Saat ini, rekayasa genetik ini telah berhasil menciptakan tanaman yang dapat bertahan dari masalah yang sering dihadapi petani seperti hama, penyakit, virus, kekeringan dan perubahan lingkungan lainnya. Misalkan dengan memasukkan gen Bt sehingga membuat tanaman jagung resisten terhadap serangan ulat atau serangga lainnya.
Bukan hanya itu, rekayasa genetika telah mampu membuat tanaman memiliki buah atau umbi yang lebih besar, mempercepat pematangan buah dan meningkatkan kandungan gizi di dalamnya. Contoh produk tanaman transgenik yang terkenal adalah golden rice, merupakan beras yang mengandung beta karoten (provitamin A). Adanya beberapa sifat unggul dari gen yang disisipkan ini akan membuat kesejahteraan petani meningkat, produksi yang meningkat dan tentunya ketahanan pangan akan tetap terjaga dengan baik.
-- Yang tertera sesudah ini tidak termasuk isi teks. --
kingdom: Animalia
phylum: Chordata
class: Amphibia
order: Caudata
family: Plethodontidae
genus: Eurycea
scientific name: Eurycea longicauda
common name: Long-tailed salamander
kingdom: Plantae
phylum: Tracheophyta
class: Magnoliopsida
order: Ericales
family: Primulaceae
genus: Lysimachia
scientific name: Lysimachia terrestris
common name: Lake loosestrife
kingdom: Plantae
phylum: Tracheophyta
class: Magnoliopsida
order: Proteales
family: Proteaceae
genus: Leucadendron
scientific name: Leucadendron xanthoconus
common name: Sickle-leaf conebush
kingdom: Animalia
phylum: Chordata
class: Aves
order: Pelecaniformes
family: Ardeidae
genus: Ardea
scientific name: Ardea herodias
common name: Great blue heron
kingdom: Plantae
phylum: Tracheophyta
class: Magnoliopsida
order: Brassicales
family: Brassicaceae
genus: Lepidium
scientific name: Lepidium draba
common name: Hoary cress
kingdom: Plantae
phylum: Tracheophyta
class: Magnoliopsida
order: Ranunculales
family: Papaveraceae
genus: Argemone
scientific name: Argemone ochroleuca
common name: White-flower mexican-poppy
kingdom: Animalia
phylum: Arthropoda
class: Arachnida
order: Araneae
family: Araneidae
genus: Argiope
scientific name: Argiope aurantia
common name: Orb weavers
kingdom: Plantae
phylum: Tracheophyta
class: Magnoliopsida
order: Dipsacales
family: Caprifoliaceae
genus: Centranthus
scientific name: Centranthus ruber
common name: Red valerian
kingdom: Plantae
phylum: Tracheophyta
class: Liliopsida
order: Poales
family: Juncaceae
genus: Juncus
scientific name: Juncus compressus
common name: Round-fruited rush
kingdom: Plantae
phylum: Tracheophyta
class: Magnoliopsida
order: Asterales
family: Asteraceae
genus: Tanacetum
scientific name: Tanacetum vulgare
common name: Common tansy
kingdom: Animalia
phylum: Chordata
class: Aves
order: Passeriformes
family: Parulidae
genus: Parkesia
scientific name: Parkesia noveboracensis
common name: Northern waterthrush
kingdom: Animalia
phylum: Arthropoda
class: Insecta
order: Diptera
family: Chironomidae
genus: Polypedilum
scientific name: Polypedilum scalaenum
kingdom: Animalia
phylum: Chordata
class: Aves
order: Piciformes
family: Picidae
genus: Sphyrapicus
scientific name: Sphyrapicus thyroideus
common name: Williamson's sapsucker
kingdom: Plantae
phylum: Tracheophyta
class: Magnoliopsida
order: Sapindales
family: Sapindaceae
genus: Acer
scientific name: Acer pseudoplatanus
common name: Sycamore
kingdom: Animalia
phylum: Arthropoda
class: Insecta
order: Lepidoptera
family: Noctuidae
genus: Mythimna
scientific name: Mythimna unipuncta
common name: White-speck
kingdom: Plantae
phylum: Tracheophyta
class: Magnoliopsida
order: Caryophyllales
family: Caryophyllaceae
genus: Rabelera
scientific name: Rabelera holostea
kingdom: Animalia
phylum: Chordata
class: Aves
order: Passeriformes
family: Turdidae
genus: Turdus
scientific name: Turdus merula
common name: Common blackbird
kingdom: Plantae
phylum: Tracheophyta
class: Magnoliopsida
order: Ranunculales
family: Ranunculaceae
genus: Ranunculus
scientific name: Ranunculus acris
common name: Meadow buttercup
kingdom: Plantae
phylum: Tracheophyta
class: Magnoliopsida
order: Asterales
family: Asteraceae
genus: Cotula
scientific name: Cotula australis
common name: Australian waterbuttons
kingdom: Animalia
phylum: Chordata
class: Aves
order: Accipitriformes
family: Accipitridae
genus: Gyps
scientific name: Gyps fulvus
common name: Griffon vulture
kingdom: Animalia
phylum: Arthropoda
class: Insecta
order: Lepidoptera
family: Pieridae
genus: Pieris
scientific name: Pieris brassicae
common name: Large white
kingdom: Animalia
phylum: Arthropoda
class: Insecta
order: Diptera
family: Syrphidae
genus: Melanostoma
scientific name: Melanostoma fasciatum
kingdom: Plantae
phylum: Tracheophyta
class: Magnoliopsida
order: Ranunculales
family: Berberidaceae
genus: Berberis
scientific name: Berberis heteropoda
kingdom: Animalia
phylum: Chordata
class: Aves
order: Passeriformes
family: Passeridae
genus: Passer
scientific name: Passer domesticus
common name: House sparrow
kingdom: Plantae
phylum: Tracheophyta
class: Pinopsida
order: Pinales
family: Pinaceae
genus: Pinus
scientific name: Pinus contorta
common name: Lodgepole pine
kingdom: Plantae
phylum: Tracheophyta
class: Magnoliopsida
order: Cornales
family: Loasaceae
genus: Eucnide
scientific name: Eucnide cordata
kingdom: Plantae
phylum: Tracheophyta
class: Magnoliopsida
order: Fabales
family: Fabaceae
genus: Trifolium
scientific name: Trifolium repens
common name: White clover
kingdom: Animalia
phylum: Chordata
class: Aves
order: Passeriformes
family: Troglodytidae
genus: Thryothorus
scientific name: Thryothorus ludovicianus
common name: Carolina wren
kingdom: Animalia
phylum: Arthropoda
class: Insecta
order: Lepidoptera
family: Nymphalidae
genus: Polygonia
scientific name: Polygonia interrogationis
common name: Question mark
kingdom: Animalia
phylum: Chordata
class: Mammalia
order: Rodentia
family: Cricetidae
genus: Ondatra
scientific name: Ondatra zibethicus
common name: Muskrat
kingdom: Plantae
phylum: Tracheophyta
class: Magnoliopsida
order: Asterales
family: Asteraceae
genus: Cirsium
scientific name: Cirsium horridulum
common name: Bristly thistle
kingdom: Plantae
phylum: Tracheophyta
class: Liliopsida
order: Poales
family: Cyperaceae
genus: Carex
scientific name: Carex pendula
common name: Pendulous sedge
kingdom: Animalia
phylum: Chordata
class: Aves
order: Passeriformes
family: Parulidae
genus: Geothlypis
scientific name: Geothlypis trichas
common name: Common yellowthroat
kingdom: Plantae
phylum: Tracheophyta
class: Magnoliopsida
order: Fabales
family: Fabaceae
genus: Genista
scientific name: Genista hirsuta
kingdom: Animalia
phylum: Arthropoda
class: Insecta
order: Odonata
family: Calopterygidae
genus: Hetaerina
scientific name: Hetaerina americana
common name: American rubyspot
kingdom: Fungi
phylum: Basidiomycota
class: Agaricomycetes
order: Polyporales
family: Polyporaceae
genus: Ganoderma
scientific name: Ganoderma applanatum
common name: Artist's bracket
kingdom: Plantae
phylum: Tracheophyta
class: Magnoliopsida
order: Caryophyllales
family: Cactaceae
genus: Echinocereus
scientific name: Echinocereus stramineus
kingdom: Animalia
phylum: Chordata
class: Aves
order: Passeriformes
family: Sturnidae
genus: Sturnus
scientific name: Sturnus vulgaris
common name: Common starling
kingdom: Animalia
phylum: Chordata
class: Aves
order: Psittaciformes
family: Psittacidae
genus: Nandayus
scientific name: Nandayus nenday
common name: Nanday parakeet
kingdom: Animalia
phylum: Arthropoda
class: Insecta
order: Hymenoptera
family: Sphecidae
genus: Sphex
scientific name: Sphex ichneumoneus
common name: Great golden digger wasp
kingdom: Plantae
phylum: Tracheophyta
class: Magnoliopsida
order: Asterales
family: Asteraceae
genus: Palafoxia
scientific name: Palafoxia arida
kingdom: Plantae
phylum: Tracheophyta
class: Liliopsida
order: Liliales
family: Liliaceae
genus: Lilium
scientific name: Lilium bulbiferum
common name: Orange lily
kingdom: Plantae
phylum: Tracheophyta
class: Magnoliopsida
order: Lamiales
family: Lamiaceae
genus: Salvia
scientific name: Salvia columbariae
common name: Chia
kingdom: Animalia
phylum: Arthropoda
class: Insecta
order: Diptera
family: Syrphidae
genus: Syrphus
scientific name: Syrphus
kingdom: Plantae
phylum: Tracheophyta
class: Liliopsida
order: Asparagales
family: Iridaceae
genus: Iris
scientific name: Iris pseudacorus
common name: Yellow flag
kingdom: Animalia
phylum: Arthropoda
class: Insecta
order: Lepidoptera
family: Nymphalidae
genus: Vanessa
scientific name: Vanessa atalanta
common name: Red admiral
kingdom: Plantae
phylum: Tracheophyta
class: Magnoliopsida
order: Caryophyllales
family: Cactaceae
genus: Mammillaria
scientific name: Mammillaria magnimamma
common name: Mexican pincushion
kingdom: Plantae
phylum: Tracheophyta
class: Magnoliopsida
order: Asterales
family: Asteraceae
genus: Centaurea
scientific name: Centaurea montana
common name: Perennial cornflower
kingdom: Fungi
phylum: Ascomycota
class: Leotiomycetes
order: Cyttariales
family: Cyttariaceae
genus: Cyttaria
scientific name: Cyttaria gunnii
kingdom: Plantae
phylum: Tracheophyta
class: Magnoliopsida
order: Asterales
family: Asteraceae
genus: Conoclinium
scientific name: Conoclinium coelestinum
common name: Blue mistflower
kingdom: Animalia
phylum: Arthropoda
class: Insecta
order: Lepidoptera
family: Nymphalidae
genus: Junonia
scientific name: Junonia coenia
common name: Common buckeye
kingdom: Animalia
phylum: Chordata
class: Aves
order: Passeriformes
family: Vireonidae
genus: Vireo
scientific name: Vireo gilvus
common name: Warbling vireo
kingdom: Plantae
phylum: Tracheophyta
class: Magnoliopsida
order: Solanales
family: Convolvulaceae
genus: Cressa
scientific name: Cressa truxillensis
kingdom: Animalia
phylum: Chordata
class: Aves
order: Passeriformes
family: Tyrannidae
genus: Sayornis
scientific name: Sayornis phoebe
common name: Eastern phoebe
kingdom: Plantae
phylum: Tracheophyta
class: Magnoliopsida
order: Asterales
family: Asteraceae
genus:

Saat ini, telah terdapat 28 negara yang menanam tanaman transgenik dengan Amerika sebagai negara dengan lahan tanaman terluas mencapai 70,9 juta hektar disusul Brazil, Argentina, India dan negara lainnya. Dua negara Asia Tenggara yaitu Myanmar dan Thailand juga mengembangkan tanaman transgenik. Komoditas utama yang dikembangkan adalah kedelai, jagung, kapas dan kanola. Negara-negara yang menanam tanaman transgenik ini berhasil menjadi eksportir terbesar beberapa komoditi yang dikembangkannya. Brazil dan Amerika menjadi pengekspor kedelai dan jagung terbesar di dunia karena berhasil mengembangkan tanaman transgenik.
Terlepas dari peningkatan produksi untuk kepentingan ekonomi, ekspor dan bisnis, tanaman transgenik ini akan dapat menjadi solusi saat ditanam di negara-negara yang mengalami krisis pangan. Misalkan dengan penerapan tanaman yang tahan kekeringan untuk menyediakan pangan bagi negara-negara di Afrika yang lahan pertaniannya mengalami kekeringan atau kondisi ekstrim lain karena perubahan lingkungan.
Lahan-lahan masam atau bahkan bekas pertambangan di Indonesia bisa dikembangkan menjadi lahan pertanian untuk tanaman transgenik. Sehingga pembukaan lahan dengan menebang hutan dapat dikurangi. Bayangkan jika lahan-lahan yang sebelumnya tidak produktif dapat menjadi produktif karena tanaman transgenik dapat hidup di dalamnya, beberapa komoditi menjadi lebih banyak atau ukurannya lebih besar dan memliki ketahanan terhadap perubahan lingkungan yang lebih baik. Hal ini tentunya akan membuat bertambahnya persediaan pangan bagi kelangsungan hidup manusia.
Tantangan kedepan adalah bagaimana mengimplementasikan tanaman transgenik ini ke dalam kerangka kerja nasional. Implementasi teknologi ini diiringi dengan pembuatan tambahan undang-undang yang mengatur dengan jelas dan detail. Regulasi persayaratan tanaman layak lepas seperti tes dampak lingkungan dan analisis untuk kesehatan manusia dibuat dengan baik.
Langkah ini dapat membuat ketakutan-ketakutan terhadap tanaman transgenik dapat terjawab. Proses pengembangan dilaksanakan terpadu dengan melibatkan pemerintah, peneliti-peneliti dan masyarakat itu sendiri. Implementasi penanaman tanaman transgenik di Indonesia dapat dilakukan secara bertahap atau membuat beberapa percontohan pada daerah tertentu.